▶ **Passage to read**:
◆ ◆ ◆ ◆

The myelodysplastic syndromes (MDS) comprise a heterogeneous group of malignant hematopoietic stem cell disorders characterized by dysplastic and ineffective blood cell production and a variable risk of transformation to acute leukemia. These disorders may occur de novo or arise years after exposure to potentially mutagenic therapy (e.g., radiation exposure, chemotherapy). MDS occurs in 3-4 individuals per 100,000 in the US population. Prevalence increases with age. For instance, in individuals aged 60 and above, prevalence is 7–35 per 100,000 [1]. Other series have reported higher rates [2] but those studies were based on Medicare reporting and not on histopathological diagnoses.

Primary ciliary dyskinesia is an autosomal recessive genetic disorder characterized by the impairment of ciliary motility in the ciliated epithelial lining cells resulting in defective mucociliary clearance in the upper and lower respiratory tract, paranasal sinuses, eustachian tube, middle ear, and fallopian tubes. Common manifestations include bronchiectasis, rhinosinusitis, situs inversus, and fertility problems [3, 4]. The total number of individuals with PCD in the United States is estimated at 12,000 to 17,000 [5]. Commonly quoted figures for prevalence are between 1 : 4000 and 1 : 40 000, with the true prevalence probably about 1 : 10 000 [6, 7].

The concurrent occurrence of both myelodysplastic syndrome and primary ciliary dyskinesia has never been reported in the same patient in literature to the best of the authors’ knowledge.

2. Case Presentation

An 20-year-old male presented to the hospital with chief complaints of fever, chills, and shortness of breath. The chest radiograph at admission showed right middle lobe pneumonia with heavy growth of Streptococcus pneumoniae from his sputum without any bacteremia in his blood. On further evaluation, CT scan of the chest revealed right middle lobe and lingular infiltrate with evidence of central bronchiectasis (Figure 1) and CT scan of the sinuses showed severe congestion and inflammation of the frontal, maxillary, and ethmoid sinuses. The pulmonary function test showed predominantly obstruction of the small airways with no improvement after albuterol administration. A marked decrease in the diffusion capacity of the lung with a restrictive pattern was also noted. Further tests were ordered to explore the possibility of a multisystem disease and semen analysis showed a marked absence in motility of the sperm, thereby explaining PCD to be the probable cause of all his symptoms.

Biopsy of the nasal mucosa was obtained to prove the preliminary diagnosis and to obtain tissue for genetic testing. On electron microscopy of the biopsy specimen most of the cilia present in the epithelial cells of the ciliated epithelium lacked the inner dynein arms and some cilia lacked both dynein arms, thereby confirming the diagnosis of PCD.

◆ ◆ ◆ ◆

▶ **Your assignment**:
Copy the stretch of the case report from "The concurrent occurrence" through "the authors’ knowledge." word for word. The data has no connection to the case report.

▶ **Entries shown**:
◆ ◆ ◆ ◆

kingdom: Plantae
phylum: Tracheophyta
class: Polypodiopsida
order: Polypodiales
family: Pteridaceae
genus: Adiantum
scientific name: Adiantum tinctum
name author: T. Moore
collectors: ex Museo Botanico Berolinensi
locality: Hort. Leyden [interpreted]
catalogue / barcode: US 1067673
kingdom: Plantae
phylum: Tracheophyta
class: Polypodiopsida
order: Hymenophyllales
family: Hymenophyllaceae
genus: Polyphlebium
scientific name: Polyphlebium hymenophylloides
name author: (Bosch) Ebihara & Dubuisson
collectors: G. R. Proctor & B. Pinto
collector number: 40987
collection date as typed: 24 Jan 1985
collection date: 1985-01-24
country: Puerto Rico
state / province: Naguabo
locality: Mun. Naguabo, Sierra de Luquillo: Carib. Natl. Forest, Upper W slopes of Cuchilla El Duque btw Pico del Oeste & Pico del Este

◆ ◆ ◆ ◆

▶ **Exercise response**:
The concurrent occurrence of both myelodysplastic syndrome and primary ciliary dyskinesia has never been reported in the same patient in literature to the best of the authors’ knowledge.